これまで、厚生労働省におきまして、事業主の皆様の雇用維持の努力を強力に支援するため、雇用調整助成金につきまして、助成率の引上げや支給要件の緩和、申請に係る負担の軽減等の特例措置、労働局の体制強化による支給の迅速化等に取り組むとともに、非正規雇用労働者、外国人労働者等に対する相談支援体制の強化等、解雇や雇止めにあった方等の就職支援についても拡充を図って参りました。こうした支援策については、厚生労働省HPやハローワーク等における周知とともに、貴団体への累次の要請を通じて周知啓発へのご協力をいただいてきたところです。
先般成立した第二次補正予算では、雇用を守るための更なる支援として、雇用調整助成金の支給上限額の日額15,000円への引上げや解雇等を行っていない中小企業への助成率の10/10への一律の引上げ、労働者個人が直接申請できる新型コロナウイルス感染症対応休業支援金の創設、就職支援の強化、離職等により住まいを失うおそれのある方への住まい確保支援、小学校休業等対応助成金などを盛り込んでおります。
事業主の皆様におかれましては、こうした支援策を最大限にご活用いただき、労働者の雇用の維持等が引き続き図られるよう、下記の事項につきまして、ご了知くださいますようお願い申し上げます。併せて、職場における新型コロナウイルス感染症拡大防止のため、換気の徹底など密集、密接、密閉の三密を避けた職場環境づくりやテレワーク、時差出勤の活用など労働者の労務管理への配慮をお願い申し上げます。
また、労働者が業務により新型コロナウイルスに感染した場合には、労災請求について勧奨していただくとともに、労災請求手続きに御協力いただきますよう、併せてお願い申し上げます。
厚生労働省においては、特別労働相談窓口を設置し各種相談に応じております。相談窓口の設置箇所、特例措置等の各種支援の内容につきましては厚生労働省HP(ここをクリック)をご参照いただきますようお願いいたします。

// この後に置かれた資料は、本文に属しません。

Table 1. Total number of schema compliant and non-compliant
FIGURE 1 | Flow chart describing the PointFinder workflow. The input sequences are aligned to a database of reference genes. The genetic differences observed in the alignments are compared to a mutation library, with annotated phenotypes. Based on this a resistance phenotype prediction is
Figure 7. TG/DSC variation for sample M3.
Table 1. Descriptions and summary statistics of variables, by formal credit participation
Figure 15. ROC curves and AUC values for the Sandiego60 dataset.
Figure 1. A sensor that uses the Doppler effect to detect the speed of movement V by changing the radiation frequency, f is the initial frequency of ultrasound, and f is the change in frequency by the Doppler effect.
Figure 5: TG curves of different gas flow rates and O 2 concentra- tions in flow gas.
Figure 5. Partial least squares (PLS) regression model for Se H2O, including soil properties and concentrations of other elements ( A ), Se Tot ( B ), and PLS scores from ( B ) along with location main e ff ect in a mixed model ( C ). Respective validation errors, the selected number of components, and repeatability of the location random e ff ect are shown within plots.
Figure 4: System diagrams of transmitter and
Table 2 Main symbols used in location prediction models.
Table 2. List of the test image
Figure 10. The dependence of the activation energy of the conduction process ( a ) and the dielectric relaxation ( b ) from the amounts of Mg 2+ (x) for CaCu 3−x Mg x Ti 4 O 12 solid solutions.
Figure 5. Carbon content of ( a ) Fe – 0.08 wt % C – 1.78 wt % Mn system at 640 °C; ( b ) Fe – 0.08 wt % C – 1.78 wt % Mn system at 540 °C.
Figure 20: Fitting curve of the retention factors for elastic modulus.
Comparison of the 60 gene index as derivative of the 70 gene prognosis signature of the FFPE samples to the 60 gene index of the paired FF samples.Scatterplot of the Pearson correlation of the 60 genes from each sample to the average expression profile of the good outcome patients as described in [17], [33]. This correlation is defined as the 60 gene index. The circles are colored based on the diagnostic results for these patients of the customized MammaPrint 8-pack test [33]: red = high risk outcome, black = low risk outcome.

一 新入社員、学生アルバイトをはじめとする労働者の生活を守るため、雇用形態にかかわらず雇用を維持していただくことは非常に重要です。従業員の休業手当をしっかりと払っていただき、雇用維持に努めていただきますようお願いいたします。なお、政府としては、雇用調整助成金の上限額を日額1万5千円に引き上げ、解雇等を行っていない中小企業への助成率を一律に10分の10へ引き上げるとともに、出向期間要件を緩和するなど更なる拡充を実施しています。教育訓練を行った場合には雇用調整助成金の助成額が加算され、新入社員に将来の戦力となるべく教育訓練を実施した場合などにも活用できます。
また、事務処理体制や資金繰り等の面から休業手当を支払えない中小企業の労働者の生活の安定も非常に重要です。なお、政府としては、これらの労働者が自ら申請できる新型コロナウイルス感染症対応休業支援金制度を創設しました。この制度では労働者から申請があった際は事業主にご記載いただく部分があります。従業員から申請があったときは適切にご対応いただきますようお願いいたします。
こうしたアルバイトの方など雇用保険の被保険者ではない方も対象としています。

二 職を失った方を対象とした求人を積極的に提出していただくなど、職を失った方の雇入れについて特段のご配慮をお願いいたします。また、新卒者については、中長期的な視点に立って採用を進めていただくようお願いいたします。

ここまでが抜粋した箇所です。